#### [Exercise details]
A single number is the answer here: how many lines of the entries contain "female"?

#### [Information provided]
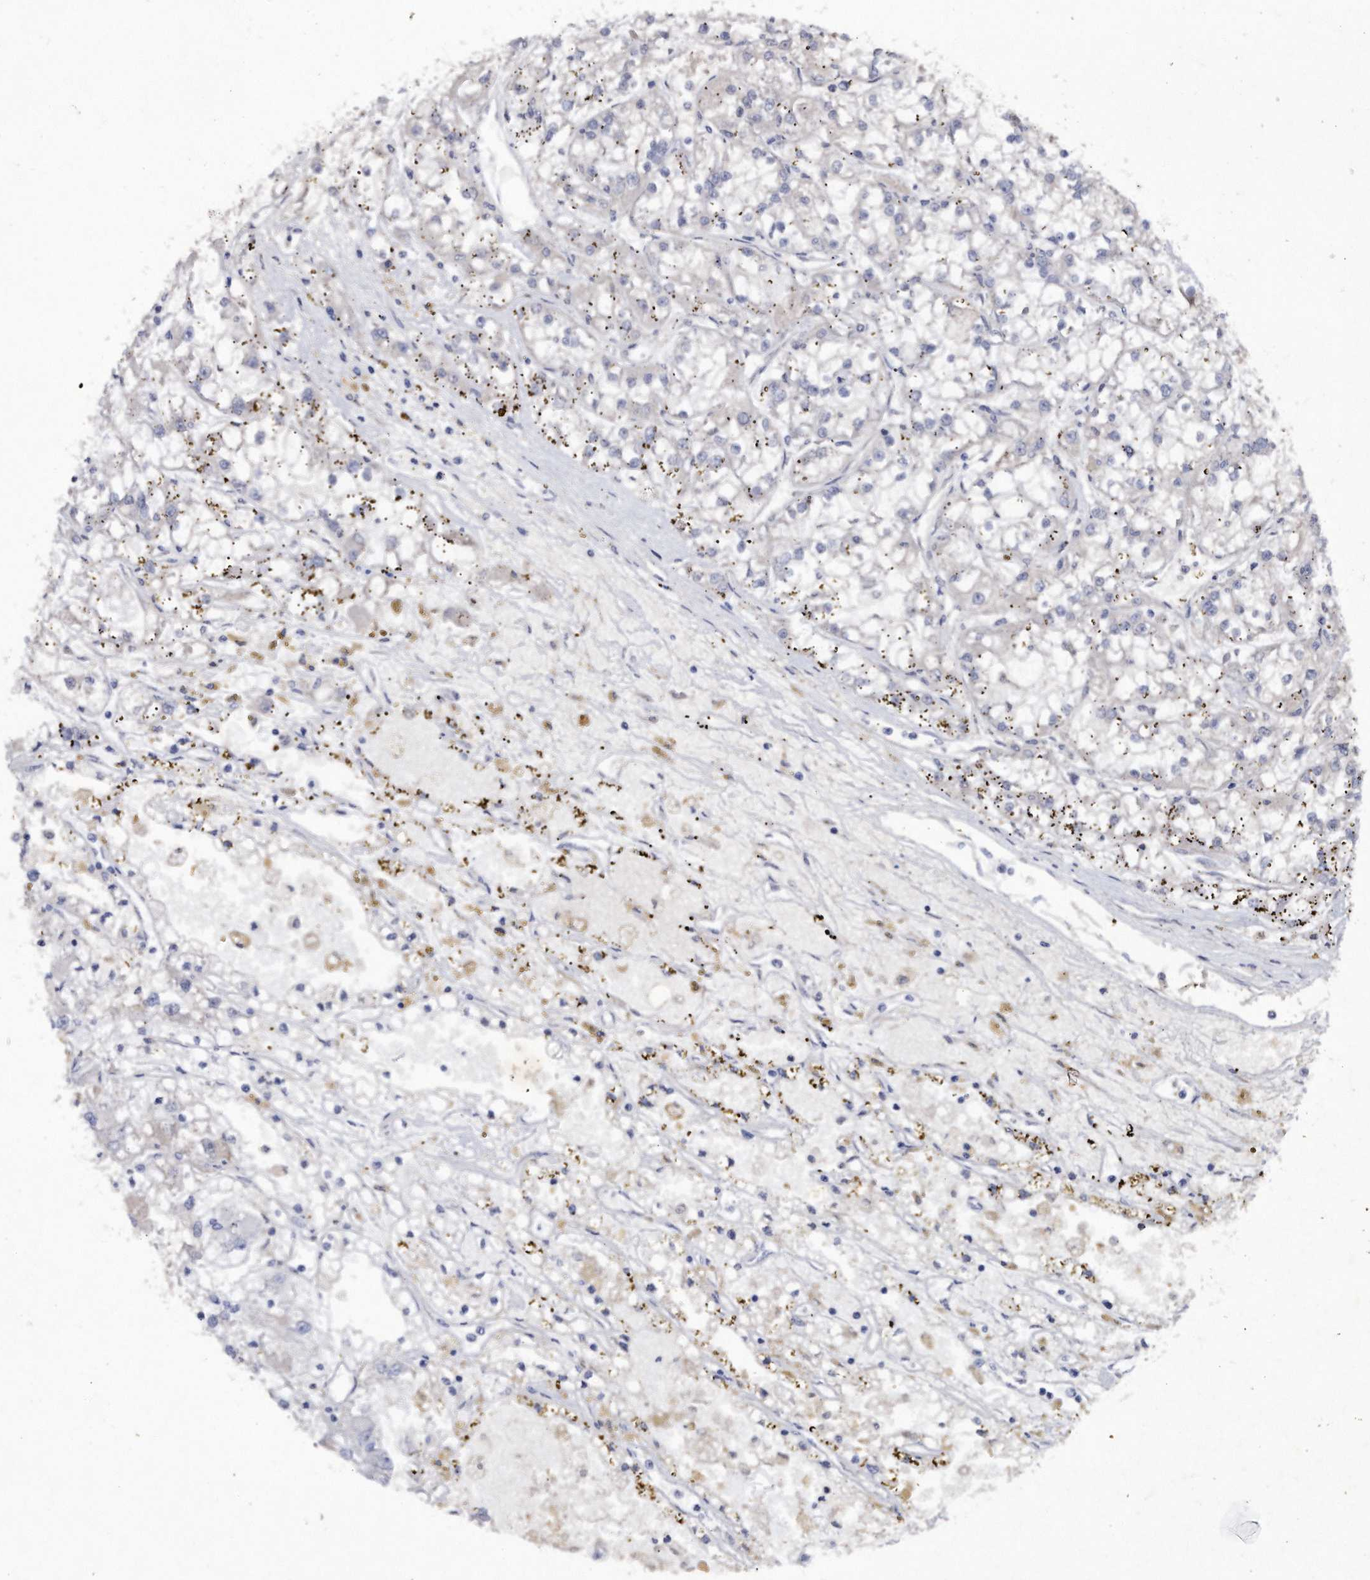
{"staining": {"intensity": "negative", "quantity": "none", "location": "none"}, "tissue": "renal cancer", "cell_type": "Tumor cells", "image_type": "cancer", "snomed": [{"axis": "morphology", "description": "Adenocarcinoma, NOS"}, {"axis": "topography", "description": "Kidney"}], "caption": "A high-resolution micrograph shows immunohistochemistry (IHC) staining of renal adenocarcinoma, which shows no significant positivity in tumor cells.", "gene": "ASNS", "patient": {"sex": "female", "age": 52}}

==

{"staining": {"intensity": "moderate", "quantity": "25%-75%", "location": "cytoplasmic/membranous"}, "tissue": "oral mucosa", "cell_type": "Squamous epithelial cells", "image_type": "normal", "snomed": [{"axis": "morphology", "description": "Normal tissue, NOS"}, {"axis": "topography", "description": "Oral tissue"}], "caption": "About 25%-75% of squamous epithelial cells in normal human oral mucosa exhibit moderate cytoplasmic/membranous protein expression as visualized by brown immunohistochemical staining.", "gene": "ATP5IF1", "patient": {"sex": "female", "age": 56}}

--

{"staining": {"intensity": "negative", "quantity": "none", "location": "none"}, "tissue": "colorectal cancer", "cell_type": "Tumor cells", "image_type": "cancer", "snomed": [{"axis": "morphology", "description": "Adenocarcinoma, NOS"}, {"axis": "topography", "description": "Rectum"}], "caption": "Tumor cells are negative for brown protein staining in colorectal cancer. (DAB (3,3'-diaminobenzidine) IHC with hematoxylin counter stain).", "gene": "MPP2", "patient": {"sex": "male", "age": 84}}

#### [Answer box]
2